3. A Paypal Donation or subscription:
4. Donate by check, payable to Robert Zimmerman and mailed to
Behind The Black
c/o Robert Zimmerman
P.O.Box 1262
Cortaro, AZ 85652
You can also support me by buying one of my books, as noted in the boxes interspersed throughout the webpage or shown in the menu above.
Robert noted: “In other words, the companies have to provide some of the funding”
The phrasing in the press release uses the words: “appropriated funding,” which suggests to me that NASA wants these companies to find outside investors, similar to the early milestone of the COTS phase of the CRS (ISS commercial resupply) contracts. If this is the case, I suspect that NASA wants this type of funding in order to have business experts figure out whether a company is likely to remain solvent enough for the NASA contract to produce results. NASA understands the technical issues, but they are scientists and engineers, not business experts. Finding outside investors would help demonstrate the “partner’s ability to successfully bring the technology to market” part of NASA’s desired result for supporting these developments.

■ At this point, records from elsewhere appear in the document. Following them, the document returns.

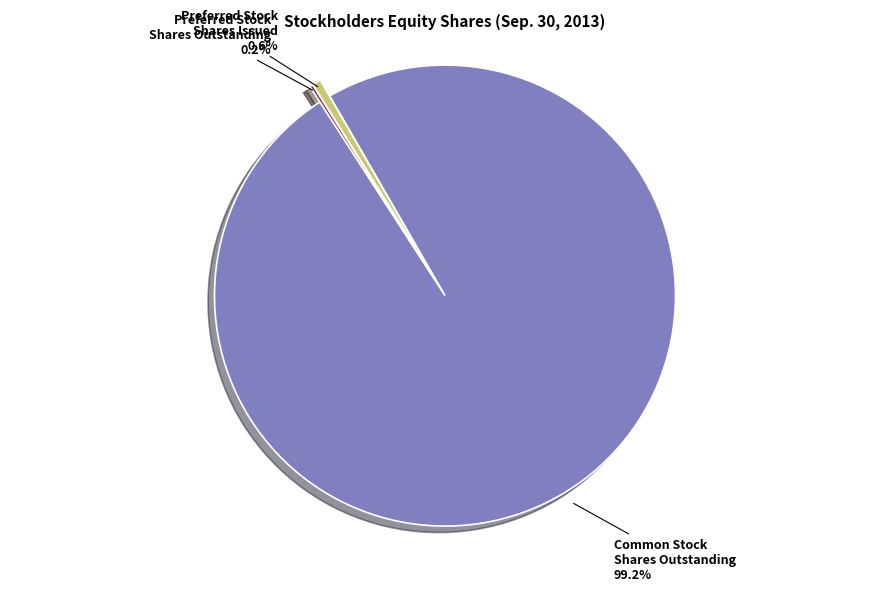

True or false: Preferred Stock Shares Issued accounts for 11% of the total.

False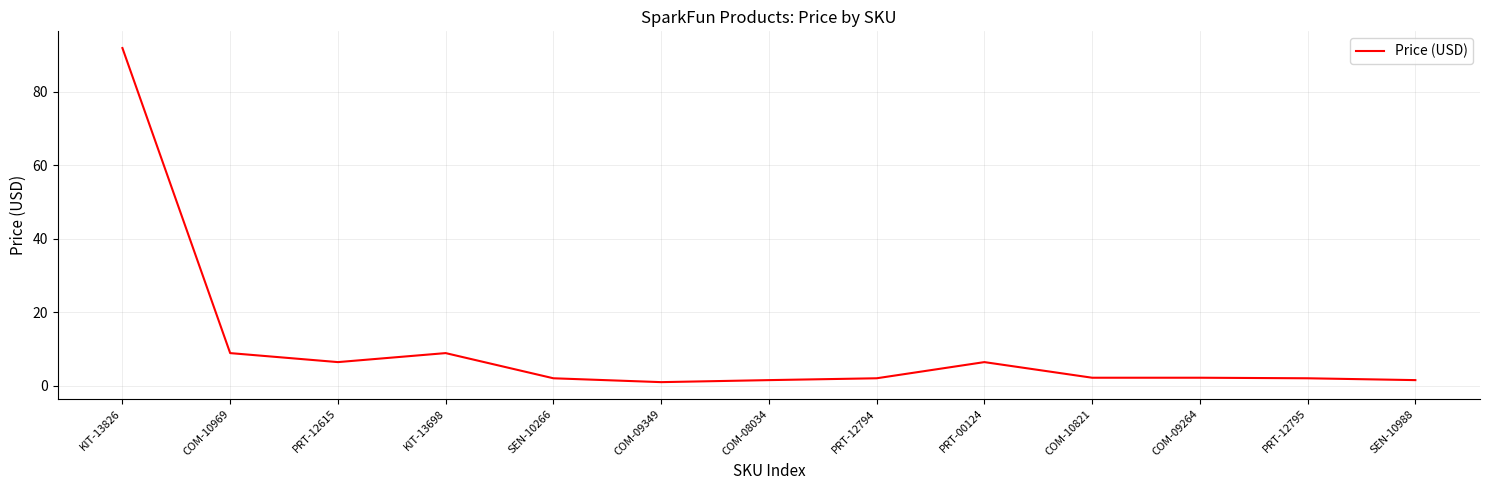

What is the difference between the maximum and minimum values?

90.9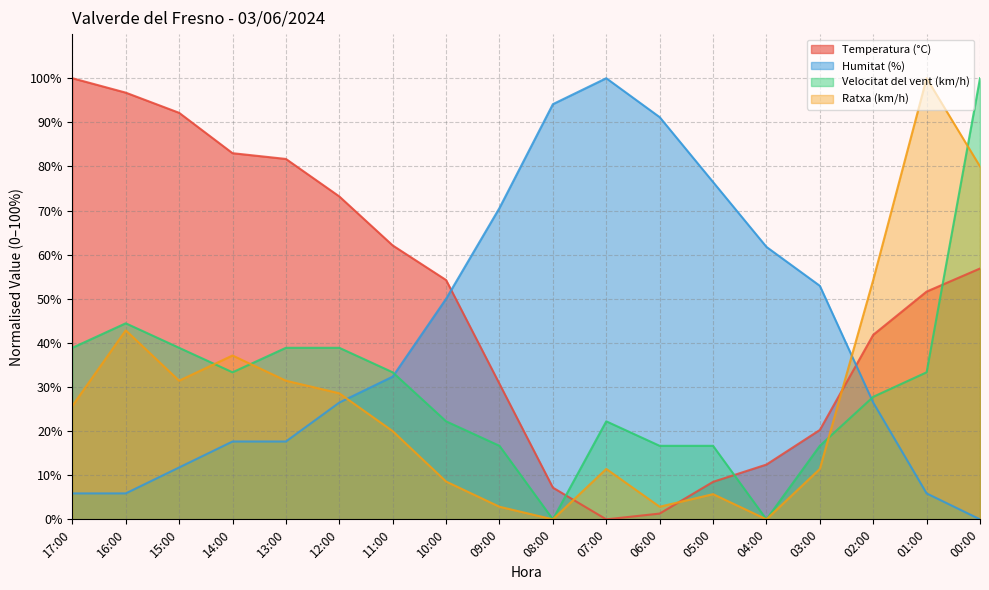

What is the maximum value shown in the chart?

100.0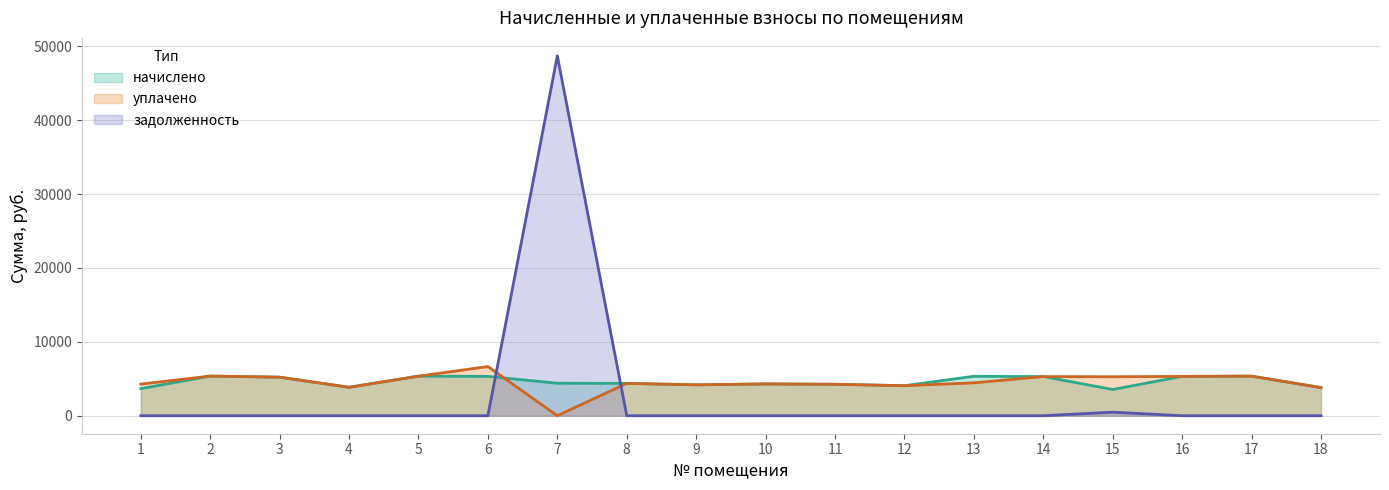

What is the value of the уплачено point at the 17th from the left?

5357.2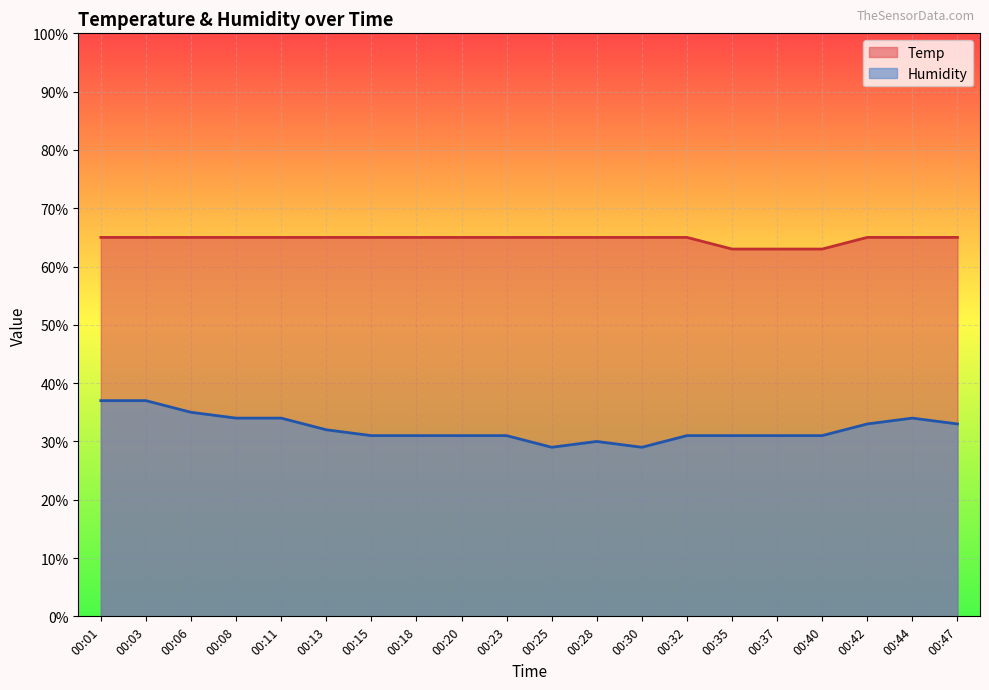

At which label does Humidity first exceed 31?

00:01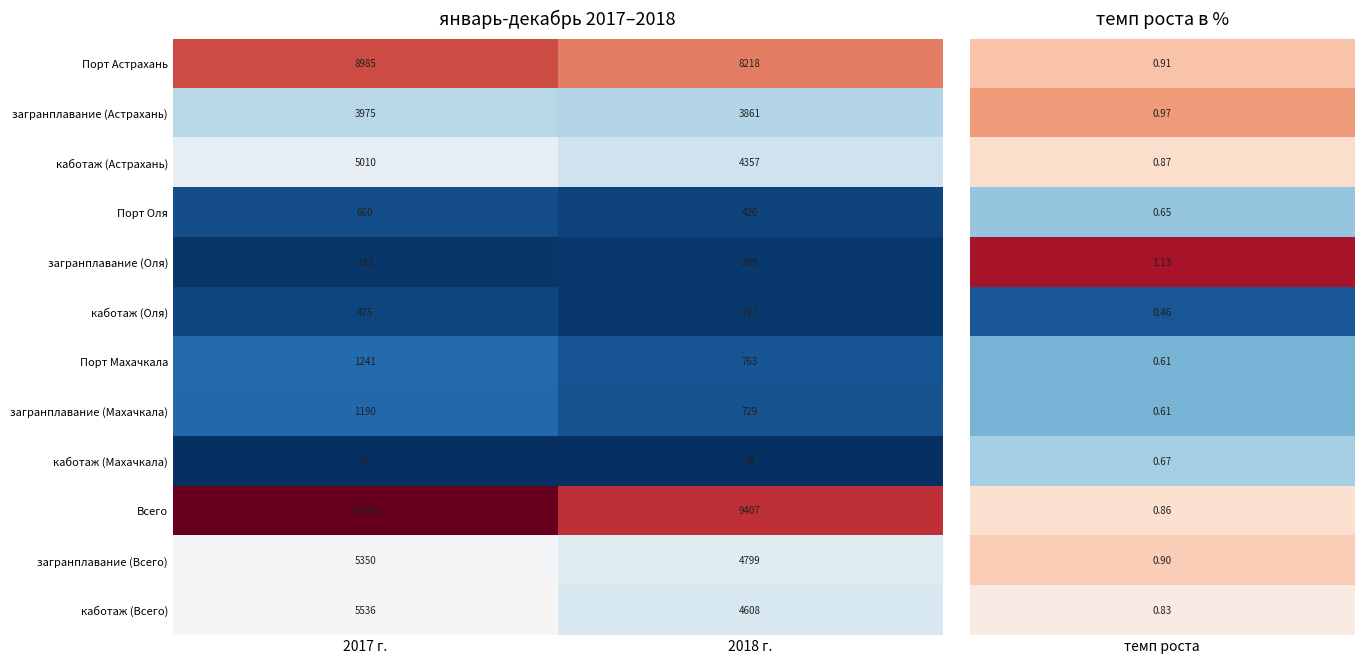

True or false: Порт Астрахань has a value of 15362 at 2017 г..

False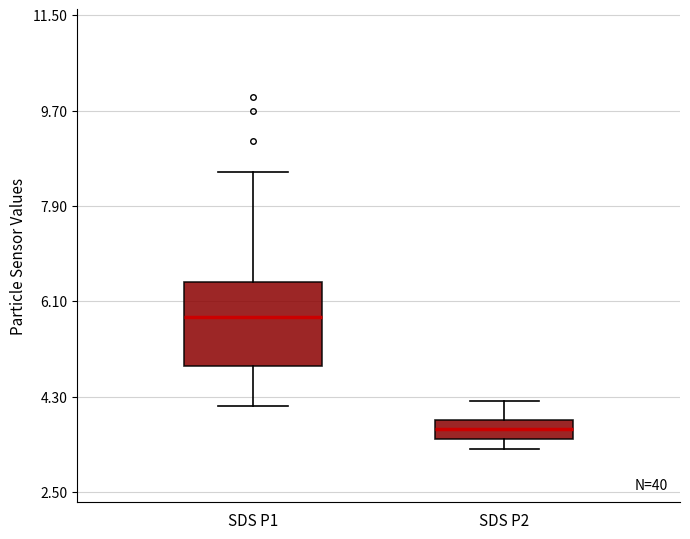

Reading left to right, read every box against the y-axis: the position of its median line, the range the box covers, and the ends of its whiskers. The values are not printed on the chart, so give them approximately, as read against the axis.

SDS P1: median 5.8, box 4.8 to 6.4, whiskers 4.2 to 8.6
SDS P2: median 3.6 (inside the box), box 3.6 to 3.8, whiskers 3.4 to 4.2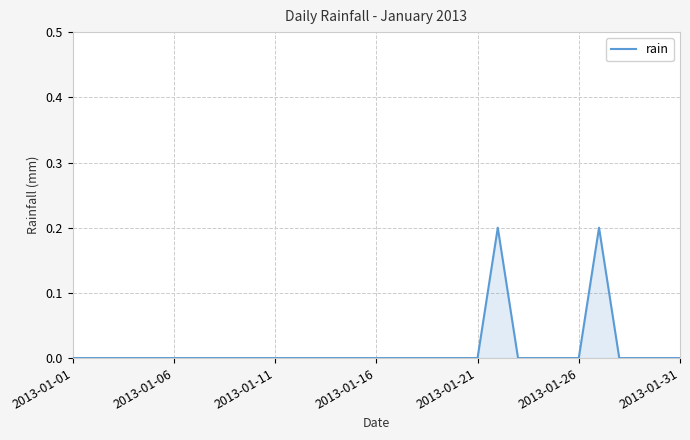

The chart shows a value of 0.0 at 2013-01-11. True or false?

True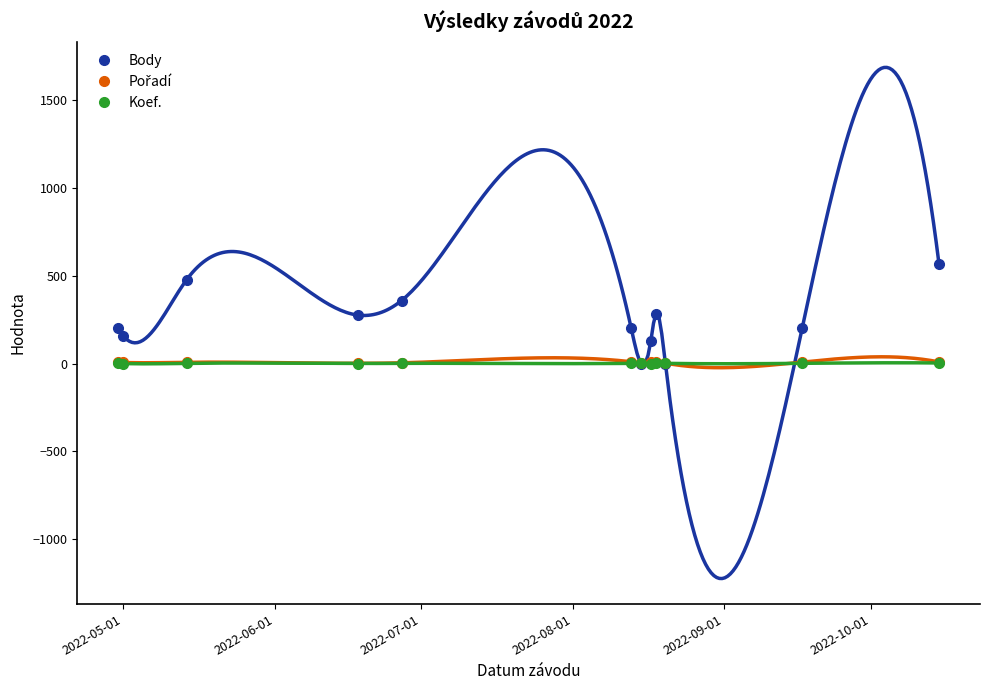

True or false: Body has more than 1 interior local peaks.

True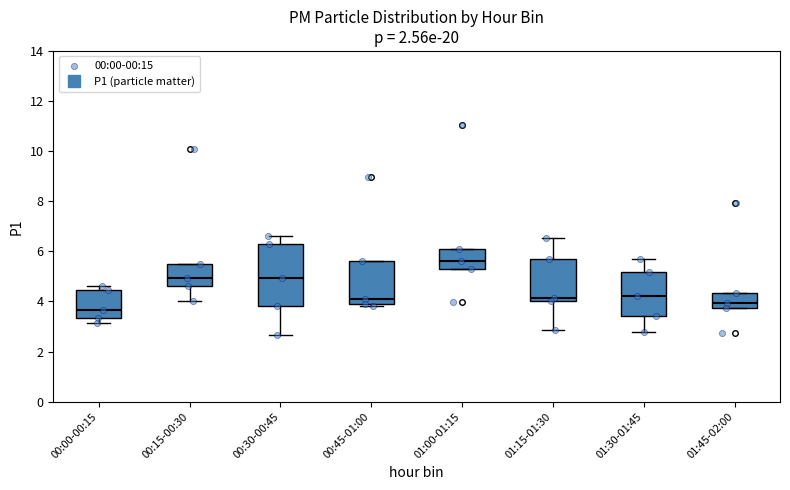

Which box has the highest median line?

01:00-01:15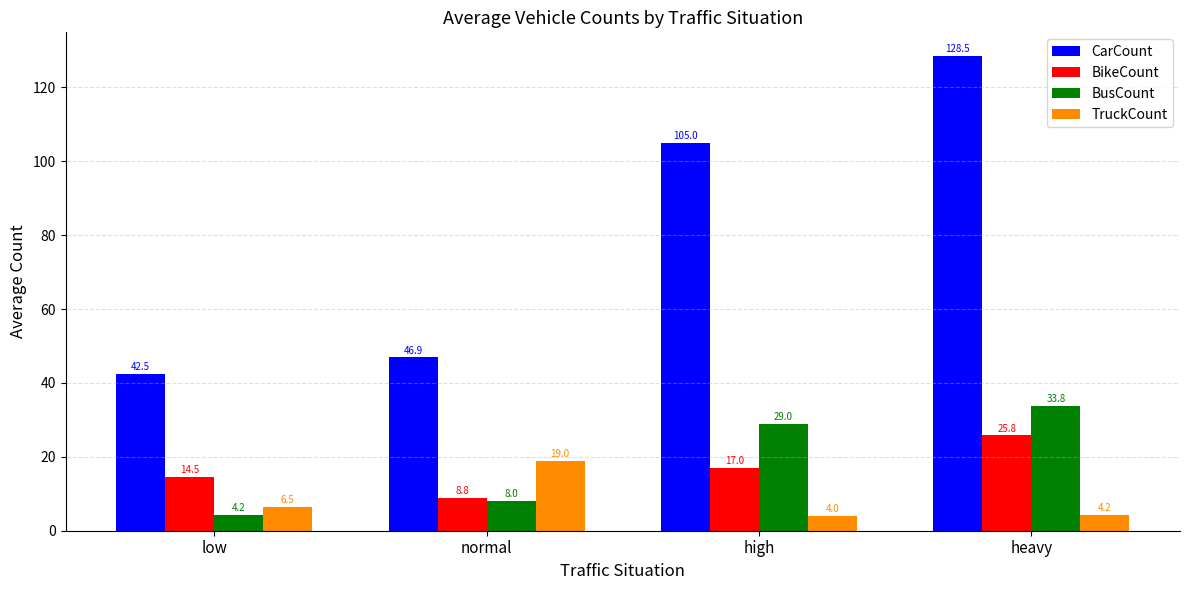

At how many categories does at least one series exceed 39?

4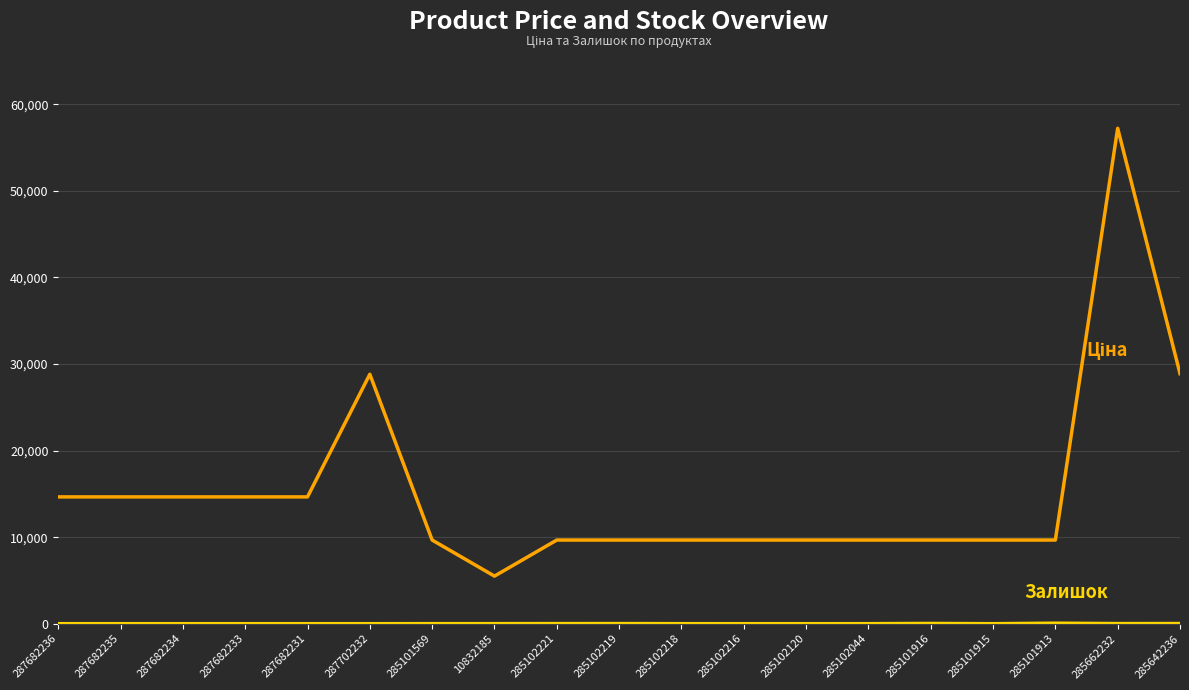

What is the greatest value displayed?

57235.5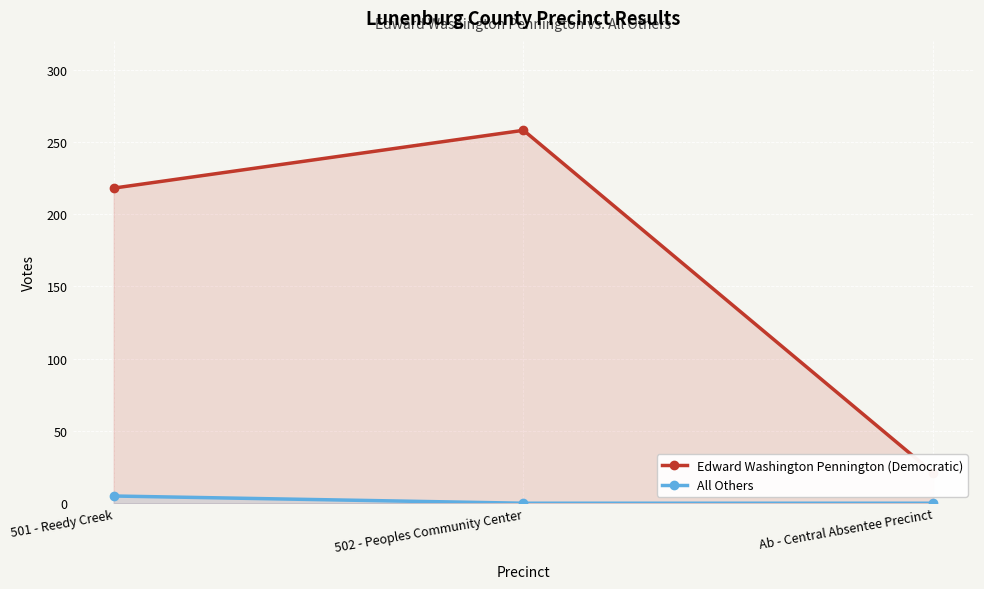

True or false: Edward Washington Pennington (Democratic) has a value of 314 at 501 - Reedy Creek.

False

I noticed that Orbital Sciences (now Orbital ATK) was one of the contract recipients. I am a bit confused about this, as Orbital is a large enough company that I would have thought that they could have developed their proposed advanced materials on their own. A downside to accepting NASA money is that NASA may require that the technology become public domain far before a patent would expire, and that is against Orbital’s best interests. The only thing that I can think of for Orbital to accept the funding — and the conditions that come with it — is that the idea is not original to Orbital but is NASA’s idea, and Orbital has agreed to develop it.
This isn’t Orbital’s first contract with NASA’s Space Technology Mission Directorate (STMD) for developing a technology. Three months ago, they announced another:
https://www.orbitalatk.com/news-room/release.asp?prid=204
The other seven companies listed in the announcement are fairly small or are fairly young, and they may benefit greatly by having the technologies that these contracts help them develop, and as the press release noted these technologies should benefit NASA. The rest of the world will also benefit, and so will other component manufacturers once these technologies become public domain.
This announcement and these contracts tell me that at least part of NASA is serious about advancing the commercialization of space. The CRS and CCDev (commercial manned flights) were just the beginning. NASA has been helpful with providing information and knowledge to a large number of upstart startup NewSpace companies, and now it seems that NASA is also helpful in their technology development, especially where NASA sees that it can benefit from the technology.
https://www.nasa.gov/feature/opportunities-to-foster-commercial-space-technologies
This announcement may also tell investors that commercial space is not in competition with NASA but is in partnership with it.* This would be a signal to investors that it is safe to invest in commercial space, a signal that was not clear during the COTS phase of CRS, and this lack of clarity may have contributed to the demise of Kistler.
The nature of these technologies shows that NASA believes that the future of many satellites and spacecraft is to be smaller, not larger. “Large” may stop being the signature of unmanned satellites and become the domain of manned spacecraft.
* Robert has noted that another announcement, moving the first manned Orion flight to the first SLS test launch, may be NASA’s way of trying to “stay ahead” of the commercial competition in the manned space realm, even though the missions and abilities of NASA’s Orion spacecraft and the two commercial manned spacecraft are different. NASA’s “left hand” (government control of space access) may be working at odds with its “right hand” (developing commercial space).